Exercise requirements »
In the OpenMP reduction question below, write out the stretch from "Can Openmp understand" through "to this one." again, swapping each "break" for "exit".

Can Openmp understand my void reduction and can be made to work with ARB and GMP? If so, how? Thanks!

(Also, my program currently includes a convergence check with a break condition in the j-for-loop. If you also know how to easily implement such a thing, too, I would be very grateful because for my current openmp tests I just removed the break and set a constant jmax.)

My question is very similar to this one.

Edit: Sorry, here is my try of a minimal, complete and verifiable example. Additional required packages are arb, flint, gmp, mpfr (available through packetmanagers) and gmpfrxx.

#include <iostream>
#include <omp.h>
#include <cmath>
#include <ctime>

#include <cmath>
#include <gmp.h>
#include "gmpfrxx/gmpfrxx.h"

#include "arb.h"
#include "acb.h"
#include "arb_mat.h"

using namespace std;

void generate_matrixARBdeterministic(arb_mat_t Mat, int N, double w2) //generates some matrix
{
    int i,j;
    double what;
    for(i=0;i<N;i++)

Dataset records »

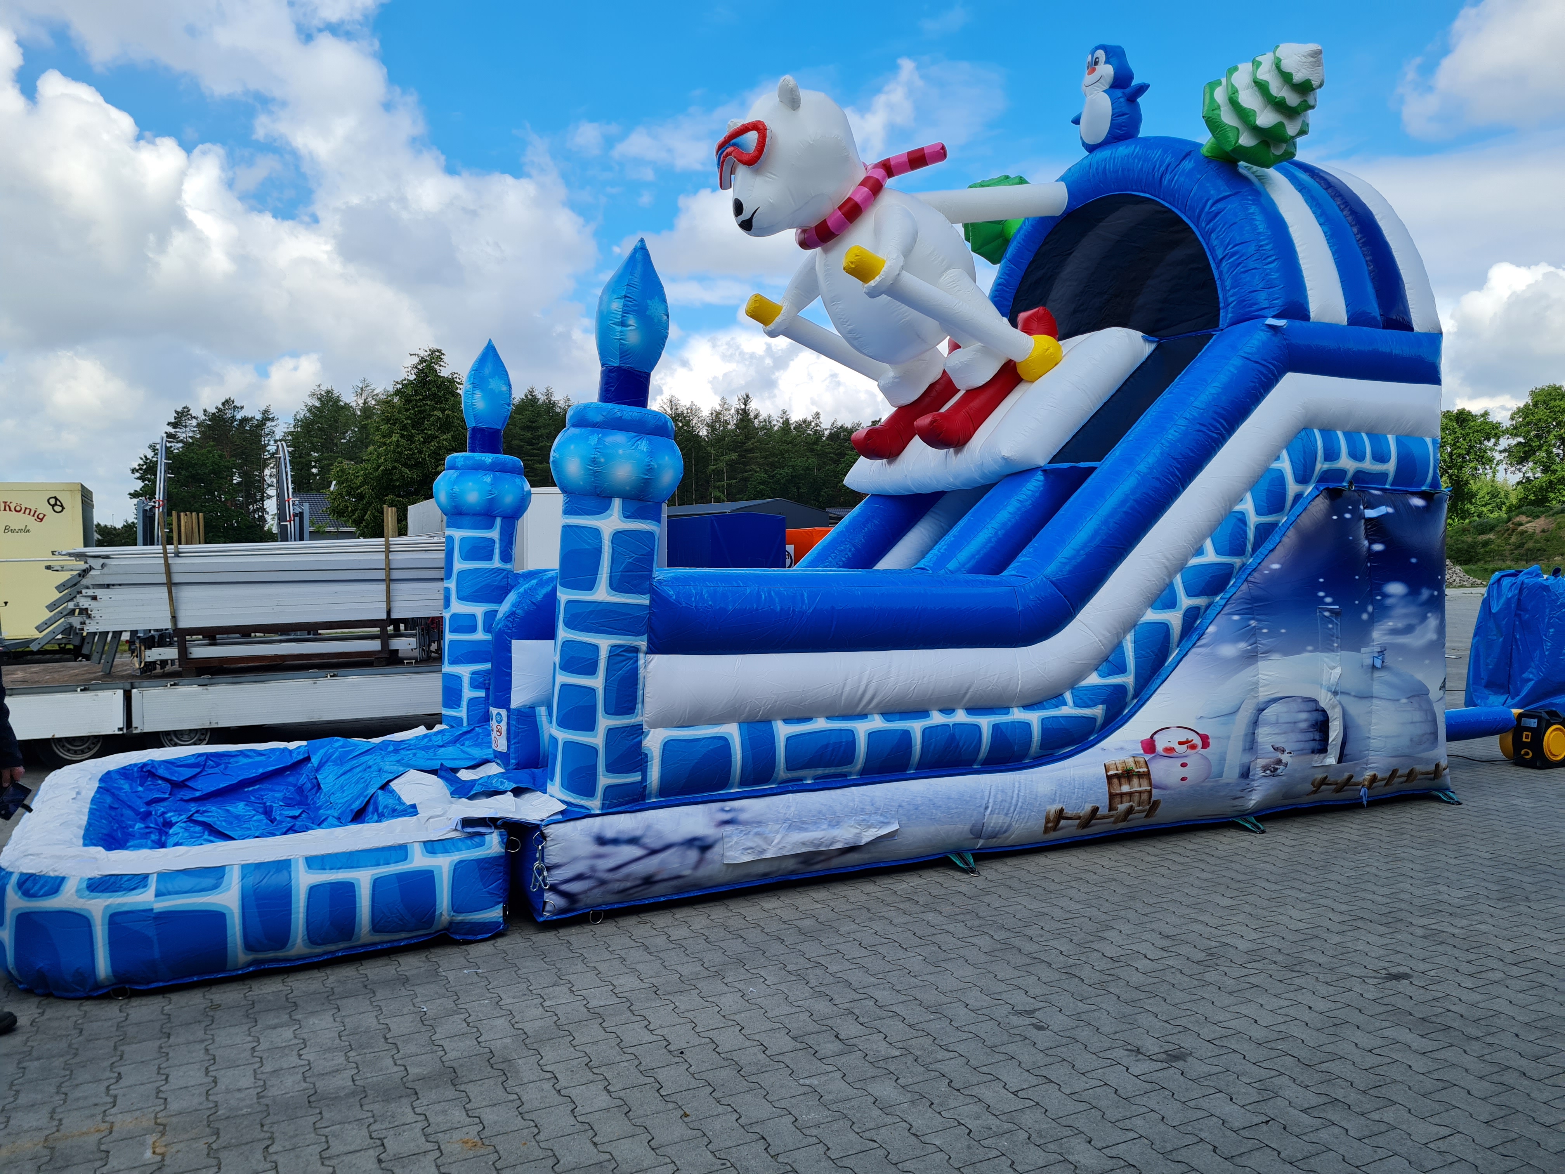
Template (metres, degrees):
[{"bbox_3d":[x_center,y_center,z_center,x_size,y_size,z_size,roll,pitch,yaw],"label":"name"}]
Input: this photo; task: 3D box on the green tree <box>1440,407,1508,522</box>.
[{"bbox_3d":[40.268,-6.631,69.856,6.500,8.000,6.500,1,2,30],"label":"green tree"}]

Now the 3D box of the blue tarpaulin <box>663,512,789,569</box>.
[{"bbox_3d":[-1.582,-0.731,30.144,2.050,2.100,3.800,-1,2,-25],"label":"blue tarpaulin"}]

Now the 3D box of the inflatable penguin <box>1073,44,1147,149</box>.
[{"bbox_3d":[2.478,-3.750,9.031,0.500,0.800,0.780,-1,2,-26],"label":"inflatable penguin"}]

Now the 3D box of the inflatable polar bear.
[{"bbox_3d":[0.631,-2.238,8.195,2.250,2.100,1.720,-1,2,-26],"label":"inflatable polar bear"}]

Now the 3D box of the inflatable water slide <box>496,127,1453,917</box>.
[{"bbox_3d":[0.958,-0.955,8.417,6.450,4.860,3.700,-1,2,-26],"label":"inflatable water slide"}]

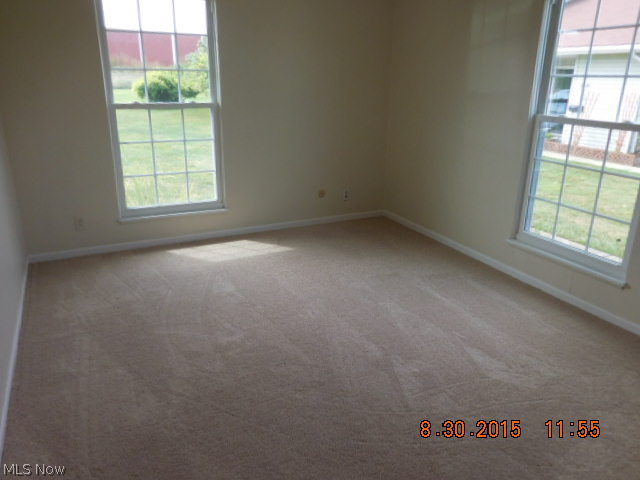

Solution to this problem »
Can Openmp understand my void reduction and can be made to work with ARB and GMP? If so, how? Thanks!

(Also, my program currently includes a convergence check with a exit condition in the j-for-loop. If you also know how to easily implement such a thing, too, I would be very grateful because for my current openmp tests I just removed the exit and set a constant jmax.)

My question is very similar to this one.